So can the Celtics capture Banner 18 with this team? Of course. This crew came six minutes away from an NBA title last season and that’s with an injury-riddled lineup (Perkins suffered the ACL tear in Game 6; Kevin Garnett only started to overcome right knee injuries late in the year; Paul Pierce had several injuries throughout the season; Ray Allen reportedly had a nasty thigh bruise in the Finals; Rajon Rondo battled lower back/glute issues through the latter rounds of the postseason; and Wallace could barely sit on off-days with a balky back during the Eastern Conference finals and NBA Finals). But injuries are a part of the NBA, and no player is 100 percent by the time the Finals around, so the Celtics can’t lean on that.
Concerns about the Celtics will only be acquiesced when the regular season tips off in late October.
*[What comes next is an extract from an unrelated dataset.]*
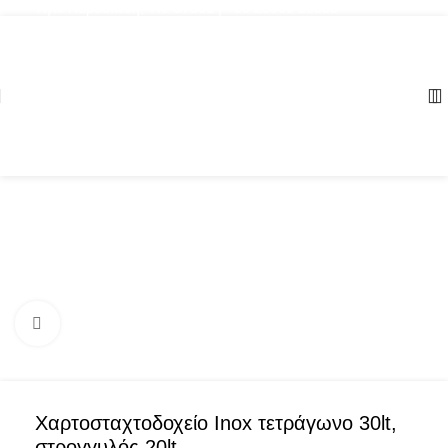
Αγία Παρασκευή, ΤΚ: 57001 | +30 23960 20000
Click to enlarge
Χαρτοσταχτοδοχείο Inox τετράγωνο 30lt,
στρογγυλός 20lt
If this team comes out and starts the season 23-5, as it did last year, no one is going to worry about age. In fact, age only became an issue last season when injuries took over and the Green struggled into the new calendar year.
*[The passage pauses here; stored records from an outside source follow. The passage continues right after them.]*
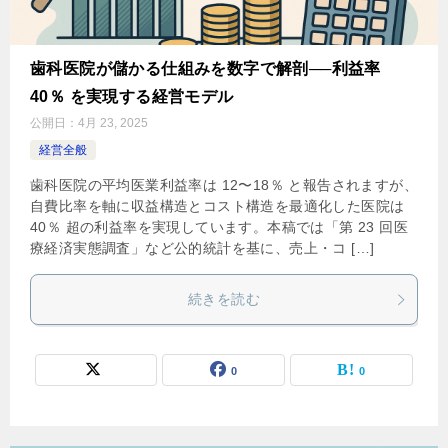
歯科医院が儲かる仕組みを数字で解剖──利益率
40％ を実現する経営モデル
公開日：
4月 23, 2025
経営全般
歯科医院の平均医業利益率は 12〜18％ と報告されますが、
自費比率を軸に収益構造とコスト構造を最適化した医院は
40％ 超の利益率を実現しています​。本稿では「第 23 回医
療経済実態調査」など公的統計を基に、売上・コ […]
続きを読む
0
0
Those worried about Boston’s lack of moves thus far should heed the advice of Celtics president of basketball operations Danny Ainge and remember that it’s merely “halftime” of the NBA offseason. Because of the team’s cap situation, they’re almost forced to take a wait-and-see approach as the market plays out from here.
In the end, they’ll spice up their roster with a veteran or two who are willing take a discount for a chance at a title. Then let’s see what Ainge can do with Wallace (whether it’s coaxing him back for another season or trading his contract to fill a need at wing or up front).
But I do think Boston needs to make roster upgrades and add as much depth as possible. When you look at why they fell short of world titles the past two seasons, injuries hindered the team, but so did a lack of depth to offset them.